“Depardon est un très mauvais photographe…”

C’était pendant un atelier (prononcer Workshop) à Arles, le seul auquel j’ai assisté jusqu’à présent. Le thème en était le reportage. L’animateur, un jeune homme à la mode, ancien élève de l’école d’Arles, se foutait dans le fond de l’intitulé du stage et du programme qu’on nous avait vendu.

A un moment donné, j’ai dû parler de Depardon. “Depardon est un très mauvais photographe !”, m’a-t-il asséné. Les jugements définitifs sont toujours surprenants. Son goût allait surtout vers la photo contemporaine, plus moderne, plus elliptique. C’est tout à fait respectable mais est-ce que ça doit exclure les autres formes de photographie ? On ne dit pas, “la bûche à la crème au beurre, c’est mauvais”, mais “je n’aime pas la bûche à la crème au beurre”… Pourtant… 😕

Arles, 2013

Evidemment, chez Depardon, on n’est ni dans la prouesse, ni dans l’image plasticienne. Il montre un point de vue, un état d’âme et surtout tire un fil entre son histoire personnelle, celle d’un fils de paysan qui n’en revient pas d’avoir quitté la ferme, et l’image qu’il fera. Ses parents, dit-il, avaient compris avant lui qu’il ne reprendrait pas l’exploitation. Son oeuvre puise souvent à cette source là. Je ne sais pas s’il existe une entrevue de lui qui n’y fasse pas référence.
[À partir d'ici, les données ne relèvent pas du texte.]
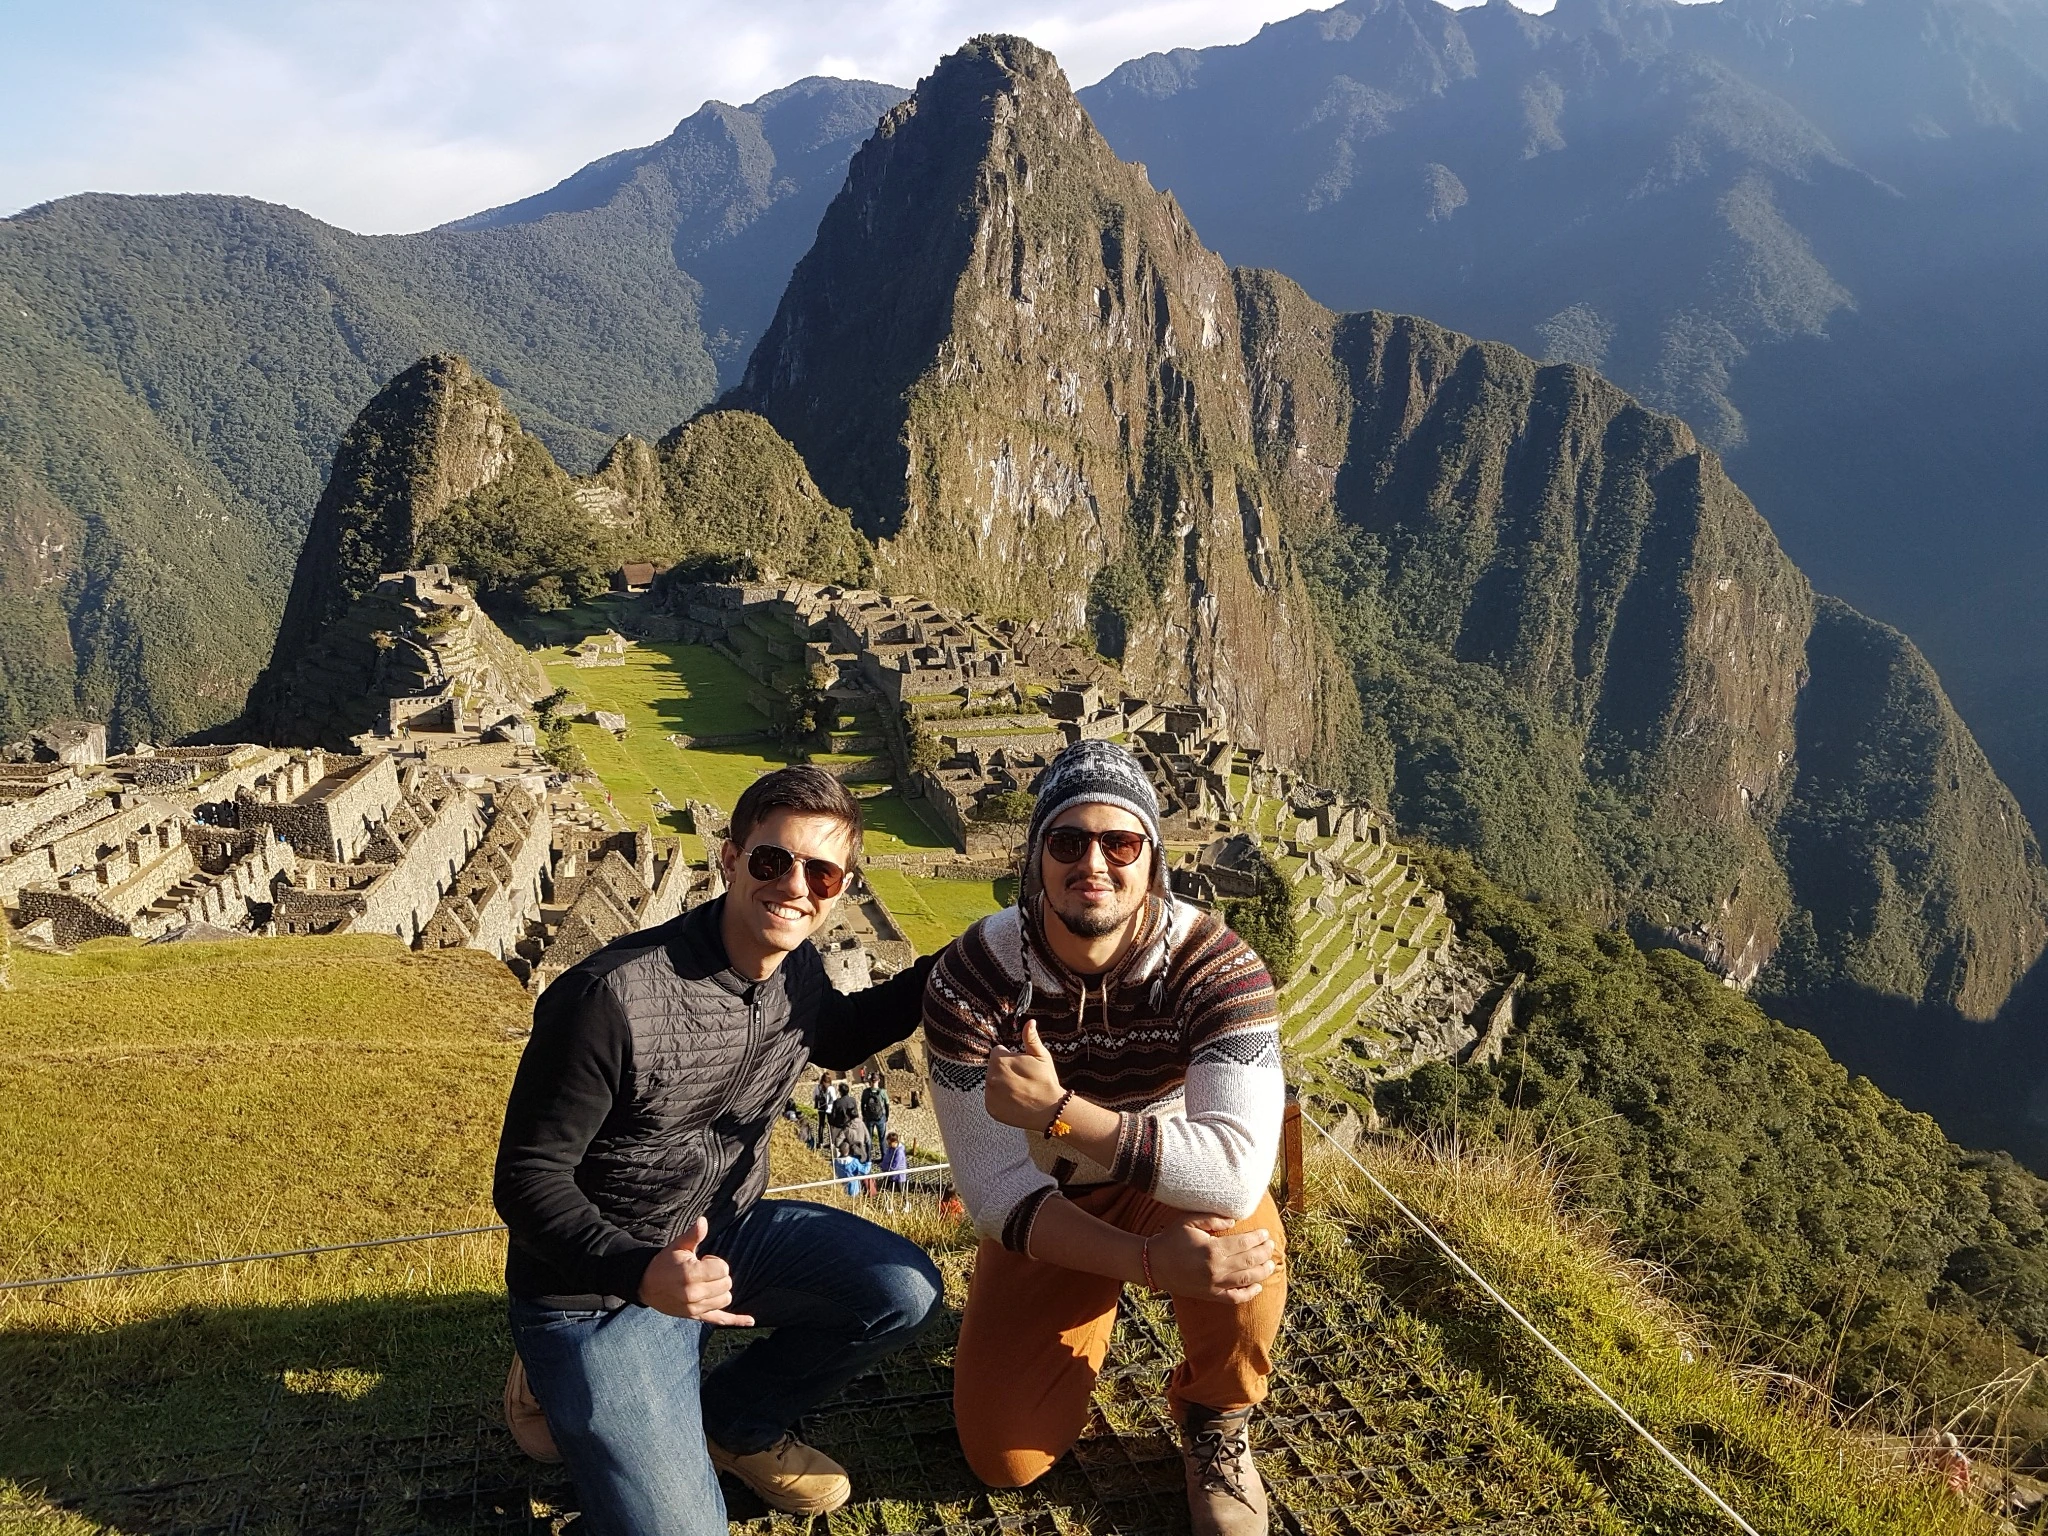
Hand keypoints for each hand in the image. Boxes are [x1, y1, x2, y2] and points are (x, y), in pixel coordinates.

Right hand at [637, 1218, 754, 1324]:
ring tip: (704, 1284)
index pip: (723, 1269)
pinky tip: (750, 1321)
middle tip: (703, 1272)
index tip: (703, 1260)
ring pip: (726, 1299)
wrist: (647, 1285)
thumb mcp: (678, 1246)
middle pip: (727, 1284)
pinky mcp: (696, 1317)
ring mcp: (695, 1308)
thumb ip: (693, 1235)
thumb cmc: (665, 1263)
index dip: (716, 1262)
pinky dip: (736, 1320)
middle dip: (719, 1275)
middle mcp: (694, 1294)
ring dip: (720, 1290)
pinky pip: (720, 1320)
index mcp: (690, 1274)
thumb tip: (703, 1221)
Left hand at [985, 1019, 1066, 1130]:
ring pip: (992, 1083)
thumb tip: (1030, 1022)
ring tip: (1019, 1090)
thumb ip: (1031, 1038)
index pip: (997, 1052)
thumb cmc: (1046, 1080)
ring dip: (1001, 1084)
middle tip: (1022, 1078)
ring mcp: (989, 1095)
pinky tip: (1015, 1101)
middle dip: (1005, 1070)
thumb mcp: (1041, 1056)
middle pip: (993, 1068)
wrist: (1050, 1110)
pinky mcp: (991, 1109)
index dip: (1011, 1056)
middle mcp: (990, 1078)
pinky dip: (1000, 1100)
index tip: (1021, 1065)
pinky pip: (992, 1100)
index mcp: (999, 1061)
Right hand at [1146, 1215, 1276, 1302]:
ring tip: (1270, 1263)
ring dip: (1262, 1271)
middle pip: (1250, 1261)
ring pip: (1247, 1280)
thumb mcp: (1189, 1221)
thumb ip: (1213, 1219)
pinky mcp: (1211, 1295)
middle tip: (1271, 1245)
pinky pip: (1235, 1298)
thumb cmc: (1172, 1239)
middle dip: (1264, 1252)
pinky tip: (1258, 1286)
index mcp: (1212, 1249)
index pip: (1244, 1243)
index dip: (1258, 1238)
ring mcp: (1214, 1284)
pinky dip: (1249, 1293)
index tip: (1265, 1233)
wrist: (1154, 1264)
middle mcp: (1216, 1269)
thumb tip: (1234, 1221)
Mon professeur du week-end lui reprochait sa série, photographiée à la chambre, qui documentait ces provinces françaises qui s’étiolent. “C’est la France des années 60” avait-il dédaigné. C’est une France qui disparaît en effet, un retour sur lui (il est né en 42), sur les siens, un souvenir, cela n’a rien d’indigne.
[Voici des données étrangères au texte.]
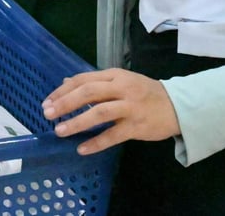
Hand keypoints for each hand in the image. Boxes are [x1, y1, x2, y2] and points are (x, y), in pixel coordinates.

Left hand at [41, 69, 179, 154]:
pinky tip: (82, 149)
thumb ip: (95, 83)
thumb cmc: (144, 93)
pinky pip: (113, 135)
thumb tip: (66, 83)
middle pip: (88, 93)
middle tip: (47, 113)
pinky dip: (96, 142)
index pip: (83, 79)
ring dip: (77, 122)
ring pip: (99, 113)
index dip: (63, 90)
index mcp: (115, 76)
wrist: (178, 106)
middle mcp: (121, 88)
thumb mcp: (120, 81)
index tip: (47, 101)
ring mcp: (130, 107)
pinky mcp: (136, 126)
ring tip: (59, 131)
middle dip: (65, 103)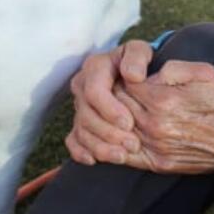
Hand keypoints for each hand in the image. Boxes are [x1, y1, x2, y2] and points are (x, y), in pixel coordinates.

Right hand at [65, 40, 151, 165]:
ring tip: (122, 157)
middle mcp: (82, 86)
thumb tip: (132, 75)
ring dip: (100, 146)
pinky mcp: (79, 124)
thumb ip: (137, 57)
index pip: (94, 91)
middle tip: (132, 144)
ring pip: (81, 131)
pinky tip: (94, 161)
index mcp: (95, 67)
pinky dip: (81, 152)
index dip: (109, 109)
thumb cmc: (139, 62)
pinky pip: (73, 141)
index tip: (129, 123)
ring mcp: (79, 106)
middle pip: (86, 115)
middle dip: (109, 132)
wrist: (135, 74)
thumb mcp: (141, 51)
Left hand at [113, 59, 213, 174]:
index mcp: (164, 100)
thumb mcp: (205, 72)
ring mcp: (155, 148)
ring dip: (111, 120)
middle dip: (113, 96)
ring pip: (115, 131)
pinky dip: (114, 145)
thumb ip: (173, 67)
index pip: (123, 84)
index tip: (127, 74)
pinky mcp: (158, 164)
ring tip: (117, 109)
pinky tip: (118, 133)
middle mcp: (155, 126)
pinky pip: (124, 155)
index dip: (121, 76)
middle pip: (115, 107)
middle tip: (117, 89)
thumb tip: (148, 74)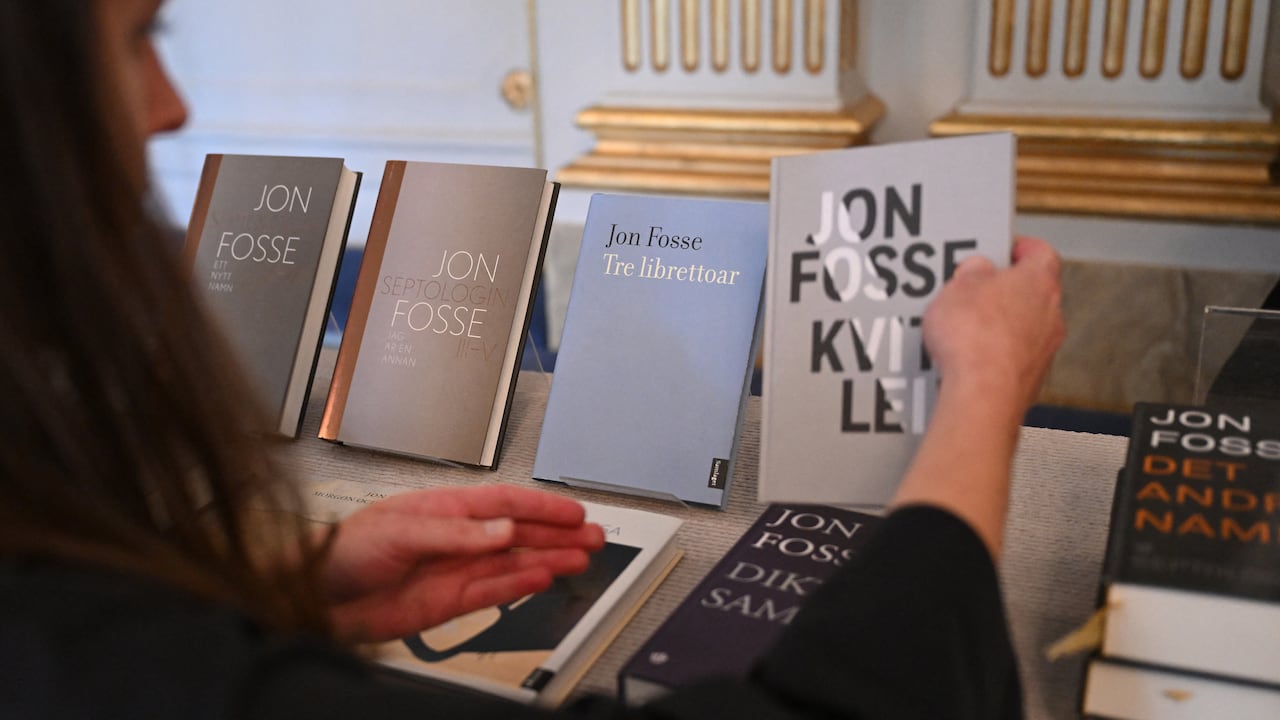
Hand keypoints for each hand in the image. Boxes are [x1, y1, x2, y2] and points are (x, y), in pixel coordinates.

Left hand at [319, 485, 604, 642]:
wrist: (315, 597)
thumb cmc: (343, 551)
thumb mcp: (400, 530)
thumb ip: (456, 533)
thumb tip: (501, 530)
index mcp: (443, 509)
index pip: (504, 505)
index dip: (541, 508)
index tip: (573, 512)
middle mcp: (455, 539)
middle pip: (517, 535)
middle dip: (557, 534)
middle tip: (592, 537)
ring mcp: (454, 570)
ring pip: (513, 564)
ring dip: (548, 560)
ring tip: (580, 558)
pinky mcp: (447, 603)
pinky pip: (493, 593)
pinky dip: (520, 587)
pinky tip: (544, 579)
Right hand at [923, 236, 1063, 418]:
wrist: (981, 395)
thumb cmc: (976, 341)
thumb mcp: (958, 287)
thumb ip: (972, 272)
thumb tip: (976, 270)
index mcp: (1040, 281)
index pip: (1039, 253)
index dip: (1019, 248)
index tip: (1004, 249)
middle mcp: (1051, 315)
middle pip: (1030, 293)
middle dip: (1001, 292)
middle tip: (973, 291)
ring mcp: (1044, 351)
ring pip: (1021, 329)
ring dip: (997, 328)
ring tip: (962, 330)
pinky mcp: (1030, 380)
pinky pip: (1010, 359)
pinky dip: (993, 357)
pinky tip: (966, 359)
Reporter de guerre, paparazzi, politique, documentaire, cinéma,  patron d’agence, Depardon a tout fait. Et même du reportage sportif.

C’est là que je voulais en venir.

Le dernier album de RSF est consacré à ses images faites lors des jeux olympiques de 1964 à 1972. Moi, je trouve que c’est toujours bien de voir cet événement gigantesque à travers le regard d’un gosse de paysan. Et justement ses photos d’action sportive ne révèlent pas me semble-t-il un grand intérêt pour les disciplines en question et paraissent même un peu datées. Ca n’est pas là qu’il a fait sa carrière d’ailleurs. Par contre, tout ce qui touche au documentaire, aux à-côtés, là où se trouve sa véritable inclination, est admirablement montré avec cette distance, pudique et souvent assez éloignée, par laquelle il se singularise.

On trouve cet album chez tous les marchands de journaux.

Deux de ces livres sont dédicacés par le maître, devineras-tu lesquels 😉 ?

Quelques références :

Depardon, c’est au moins un livre par an. D’ailleurs, un nouveau livre vient de paraître. Pas de nouveautés en terme d’images mais la réalisation est superbe et on a droit à un entretien de plusieurs pages. Alors…

A se procurer à tout prix, “La Terre des Paysans”.

Le film “Journal de France” (2015) retrace son voyage à travers la France et s’entrecoupe de retours sur l’ensemble de sa carrière.

France Culture a récemment proposé une série de 2 émissions d’entretien avec Raymond Depardon.

etc.

Si vous avez eu le courage de lire jusque là, bravo ! Passez de bonnes fêtes de fin d’année (vous et ceux qui se sont arrêtés avant, vous leur direz 😉 ) et à l’année prochaine.